Bisher standen vor allem die prachtvollen Gräber von Leubingen (Ldkr. Sömmerda) und Helmsdorf (Ldkr. Mansfeld-Südharz) im Vordergrund der Forschungen zur Aunjetitzer Kultur (2300 bis 1550 v. Chr.). Seit der Entdeckung und Untersuchung des Bornhöck (Ldkr. Saalekreis) ist nun ein weiteres – mit 65 m Durchmesser der größte bronzezeitliche Grabhügel Mitteleuropas – Prachtgrab in den Fokus gerückt und ermöglicht uns ein umfassendes Verständnis für die zentrale Organisation der Herrschaft während der Spätphase der Aunjetitzer Kultur. War hier der Herr der Himmelsscheibe bestattet?
Solche Fragen, aber auch die Grundlagenforschung zu den Materialien, aus denen die Himmelsscheibe von Nebra hergestellt wurde, werden in der Sonderausstellung thematisiert. Kupfer, Zinn und Gold der Himmelsscheibe lassen auf ein weiträumiges Austauschnetz Gleichgesinnter schließen. Die Suche nach dem Ursprung und dem Weg des astronomischen Wissens, das auf der Himmelsscheibe verschlüsselt ist, führt über das Mittelmeer bis nach Mesopotamien und Ägypten. Anhand bekannter und neuer Funde (wie beispielsweise blauer Glasperlen aus Esperstedt, Ldkr. Saalekreis) sollen diese Netzwerke in der Ausstellung herausgearbeitet und dargestellt werden.

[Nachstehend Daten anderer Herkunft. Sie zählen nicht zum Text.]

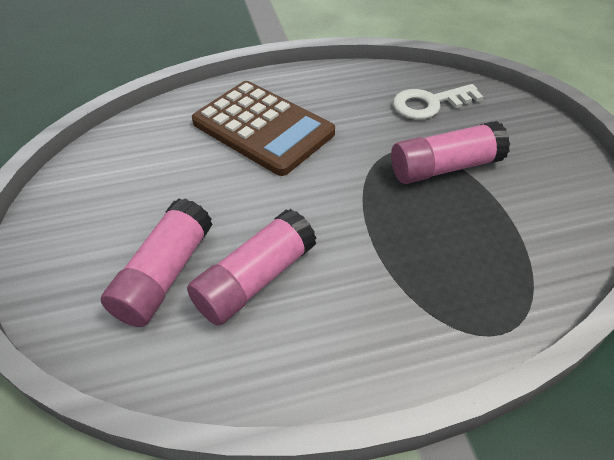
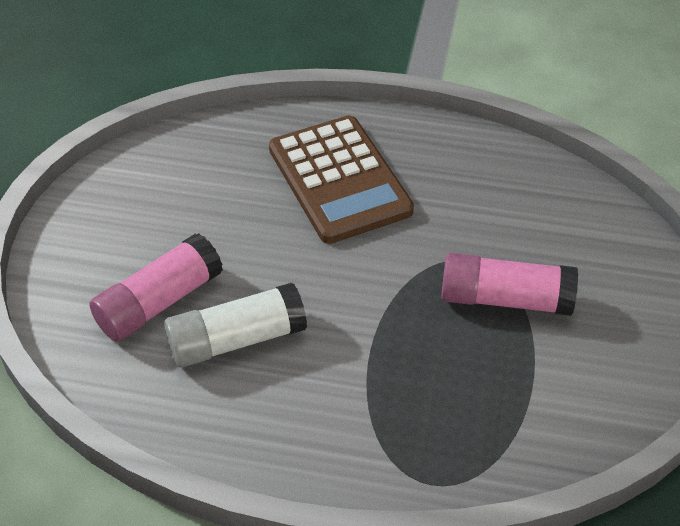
camera: 25 degrees right, 0 degrees up
(255, 279) = (236, 340): pink glue stick -> white glue stick
(429, 104) = (547, 216): white key -> none

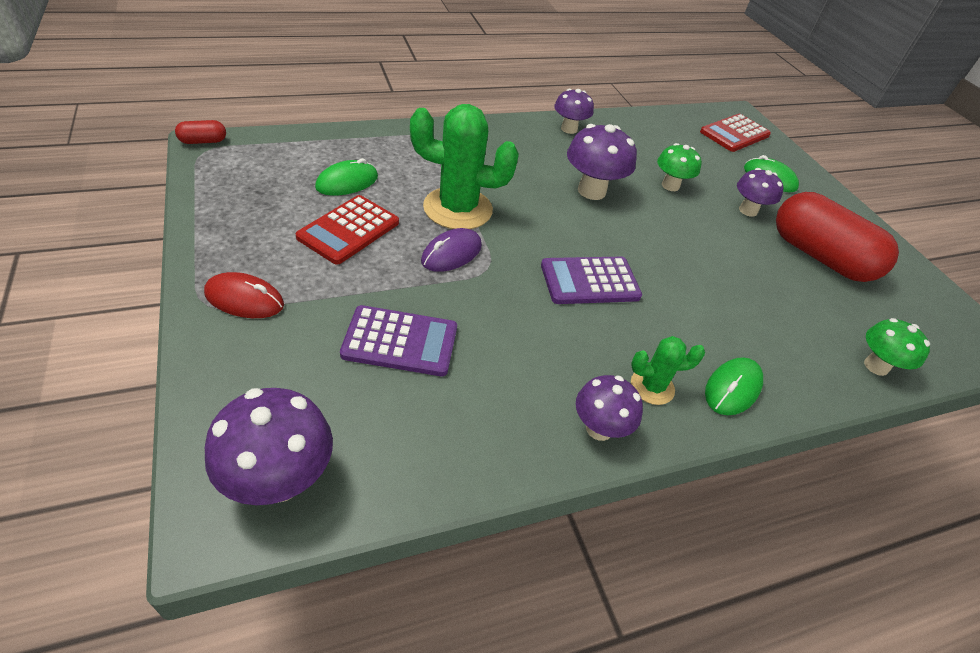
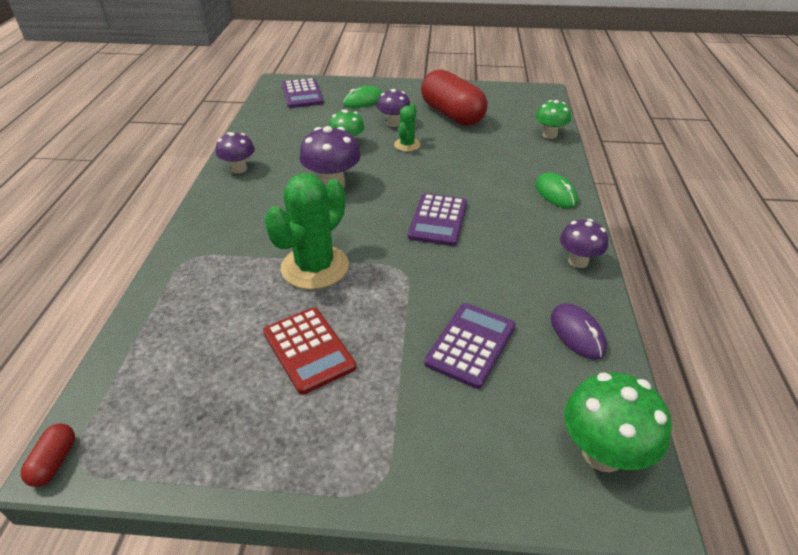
camera: 60 degrees left, 5 degrees down
(244, 299) = (379, 452): red mouse -> none
(279, 480) = (602, 453): purple mushroom -> green mushroom
(347, 182) = (229, 336): green mouse -> none
(451, 253) = (374, 287): purple mouse -> purple mouse (577, 333)
(652, 387) = (547, 226): green cactus -> green cactus (407, 145)
(734, 134) = (302, 94): red calculator -> purple calculator
(820, 256) = (452, 115): red capsule -> red capsule turned 75 degrees clockwise

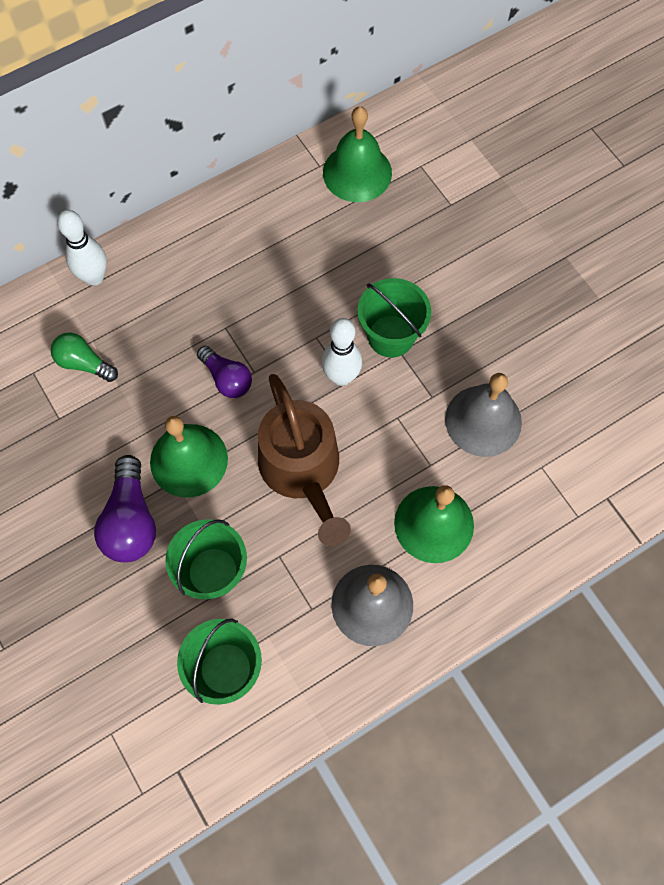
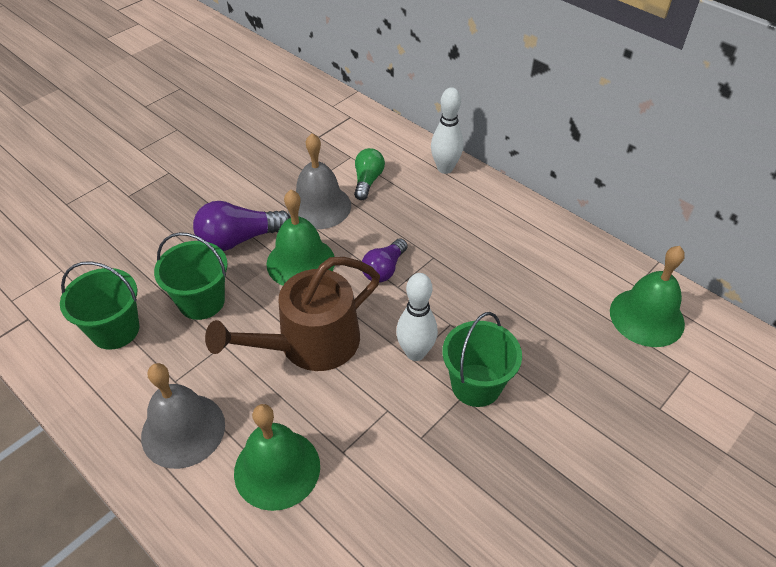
camera: 75 degrees right, 20 degrees down
(483, 420) = (409, 494): grey bell -> grey bell (319, 206)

Nicht außer Acht gelassen werden auch die herausragenden Funde und Befunde vom Ende der Steinzeit. Bahnbrechende genetische Forschungen eröffnen uns heute ein neues Bild der Gesellschaften an der Wende zur Bronzezeit. Wie nie zuvor ist es möglich, alte Knochen zum Sprechen zu bringen. So konnte festgestellt werden, dass im 3. Jahrtausend v. Chr. im heutigen Sachsen-Anhalt zwei Bevölkerungsgruppen, die der Glockenbecherleute und die der Schnurkeramiker, nebeneinander lebten. Sie waren genetisch verschieden und sprachen wohl auch unterschiedliche Sprachen. Bei einer solchen Konstellation verdrängt normalerweise die eine Gruppe die andere. Nicht in diesem Fall: Beide gehen in der Bevölkerungsgruppe der Aunjetziter Kultur auf, die schließlich die Himmelsscheibe von Nebra hervorbrachte. In der Ausstellung wird diese Entwicklung mit aufsehenerregenden Funden von Pömmelte, das enge Parallelen zu Stonehenge aufweist, illustriert werden.
Mit der Unterzeichnung der Kooperationsvereinbarung sind nun alle Wege für die Umsetzung der Sonderausstellung frei. Ab dem 20. November 2020 können sich die Besucherinnen und Besucher auf eine spannende Entdeckungsreise in die »Welt der Himmelsschreibe von Nebra« begeben und ab Juni 2021 in London die Reise vollenden.